According to I-TECH’s Country Director, Dr Wallis Best-Plummer, I-TECH, formerly the International Training and Education Center on HIV was founded in 2002 by the Health Resources and Services Administration (HRSA) of the United States Government in collaboration with the Centers for Disease Control and Prevention.
It saw life as an international model of the US Domestic AIDS Education and Training Centers.
I-TECH, according to Dr Best-Plummer, was designed to work with the Ministry of Health to increase human and institutional capacity for care and treatment.
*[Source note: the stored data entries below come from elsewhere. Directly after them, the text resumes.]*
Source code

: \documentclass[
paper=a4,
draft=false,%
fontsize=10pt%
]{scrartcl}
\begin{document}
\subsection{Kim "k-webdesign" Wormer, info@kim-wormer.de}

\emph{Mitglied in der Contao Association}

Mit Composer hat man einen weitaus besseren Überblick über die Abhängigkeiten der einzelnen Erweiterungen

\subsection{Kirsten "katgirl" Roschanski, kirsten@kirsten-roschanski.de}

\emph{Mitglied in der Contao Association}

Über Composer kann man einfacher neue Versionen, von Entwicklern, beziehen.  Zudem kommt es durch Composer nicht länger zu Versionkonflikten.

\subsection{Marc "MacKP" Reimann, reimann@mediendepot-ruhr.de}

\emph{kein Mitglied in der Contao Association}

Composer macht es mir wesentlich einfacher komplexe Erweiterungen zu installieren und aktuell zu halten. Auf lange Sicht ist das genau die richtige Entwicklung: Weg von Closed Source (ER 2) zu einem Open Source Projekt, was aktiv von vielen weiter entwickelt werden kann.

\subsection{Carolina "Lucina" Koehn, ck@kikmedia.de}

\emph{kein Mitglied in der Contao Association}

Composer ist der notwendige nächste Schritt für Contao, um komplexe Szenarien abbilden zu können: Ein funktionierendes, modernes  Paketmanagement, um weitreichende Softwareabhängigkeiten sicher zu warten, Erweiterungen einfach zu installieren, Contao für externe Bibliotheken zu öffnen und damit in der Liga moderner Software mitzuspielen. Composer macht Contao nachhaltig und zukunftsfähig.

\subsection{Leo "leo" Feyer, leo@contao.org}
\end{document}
However, she revealed that it also partners with other agencies such as universities, non-governmental organizations, and medical facilities.
While initially focused on the achievement of the President’s Emergency Plan for AIDS Relief (PEPFAR Phase 1), the organization has evolved in parallel with the shifting focus of PEPFAR Phase 2 and President Obama’s Global Health Initiative, Best-Plummer said.
Apart from its major grant from HRSA, I-TECH had also received funding through grants from the United States Agency for International Development (USAID), the US Centers for Disease Control and Prevention (CDC), the US Department of Defense and other organizations.
At present I-TECH is working in four continents as well as in the Caribbean, Best-Plummer added. The entity, she said, started its work in Guyana as a sub-grantee of the Francois-Bagnoud-Xavier (FXB) center of the University of Medicine and Dentistry of New Jersey.
The programme brought its repertoire of skills and resources for HIV Education, training and curriculum development to augment the FXB Care and Treatment Programme that was existent in Guyana, Best-Plummer said.
“Specifically at the request of the Minister of Health Dr Leslie Ramsammy, I-TECH’s scope of work sought to strengthen training of allied health care workers in HIV/AIDS and the coordination of such training being undertaken by the Ministry’s partner,” she noted.
As a result, the Guyana National Training and Coordinating Center on HIV was created to ensure that all trainings were collaborated and coordinated under the one national umbrella to avoid duplication of training.
I-TECH is set to close its operation here in Guyana next Wednesday.